6. The ratings agencies. The clowns running Moody’s, S&P and Fitch were excoriated in “THE BIG SHORT”, which I reviewed here, but it’s worth bringing them up again. While barely understanding what they were actually rating, they’d slap the vaunted “AAA” rating on some of these mortgage-backed securities and give cover to the banks to trade more of them. “AAA” wasn’t worth the paper it was printed on. Thousands upon thousands of these rated securities were absolute garbage, full of subprime loans that no one would ever pay back, and that the real smart people (again – see “THE BIG SHORT”) were sounding the alarm about long before the time bomb exploded.
7. Faulty regulation. I’m open to radical suggestions for how this market should be regulated, with the caveat that the government will almost certainly screw it up, as they always do. My gut tells me that no-documentation loans should be outlawed, and that anyone who writes a loan without a certain verifiable set of paperwork should be punished for doing so. I’m even open to discussing requiring minimum down payments; banning adjustable-rate mortgages; requiring disclosures to buyers in plain, simple, non-legalese English; and some greater oversight of the ratings agencies (or better still, abolishing them altogether, since they proved themselves completely useless). I’m not in favor of punishing “fat cat bankers” for their big bonuses. That ship has sailed, and you can't retroactively punish a private enterprise if they're not engaging in unlawful behavior. Instead, I’d like to see the government get the hell out of the housing market in totality, and return it to lenders & borrowers with a (very small) set of common-sense rules guiding the transactions.
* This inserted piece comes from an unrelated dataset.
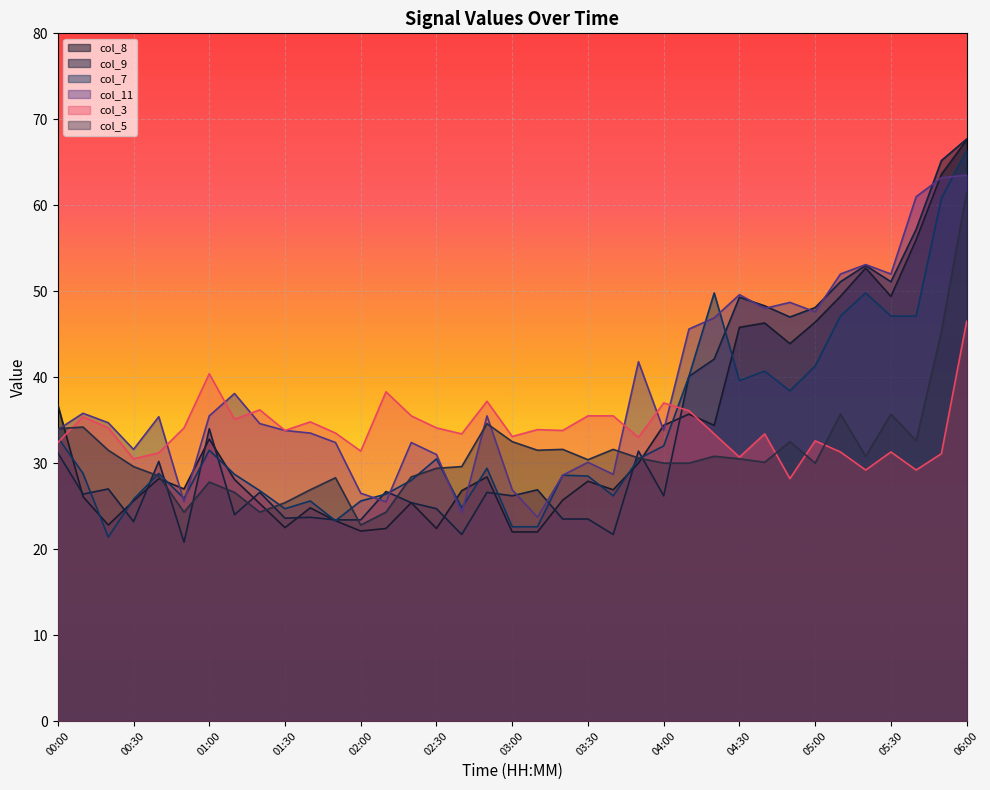

What is the average value of the col_3 series?

34.0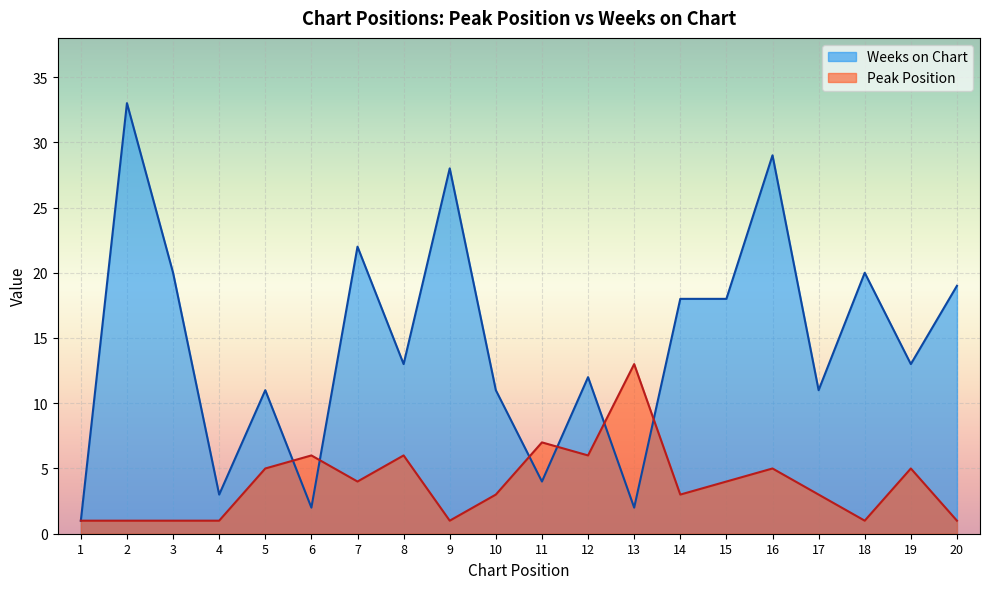

Which series has the largest total across all categories?

Weeks on Chart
8. Bubble mania and human frailty. Finally, the perpetual, optimistic notion of “this time it’s different” that plagues human behavior is as much to blame as anything else. We, the people, just wanted houses that doubled in value in two years. Of course we did. We wanted to borrow against the rising values of our homes, in order to fund college educations, new boats and the like. It worked for quite a few years, which fed the mania. At the end of the day, I’m afraid, this is just how we are wired – and that includes the bankers on Wall Street. Everyone wants the easy shortcut to riches, and we all have a mental block that prevents us from seeing the worst-case scenario, even if that scenario is rationally present and is more likely to occur than not.
That’s my take on the whole mess, anyway. It has colored my thinking about how money is actually made in America, how value is actually delivered to consumers, and how government and banks have it in them to rig the rules in concert with each other to ensure the expansion and bloat of both. “ALL THE DEVILS ARE HERE” may not be quite the masterpiece “THE SMARTEST GUYS IN THE ROOM” was, but I guarantee you you’ll be even more disgusted at this sad tale than you were at the loathsome Enron guys after reading the latter.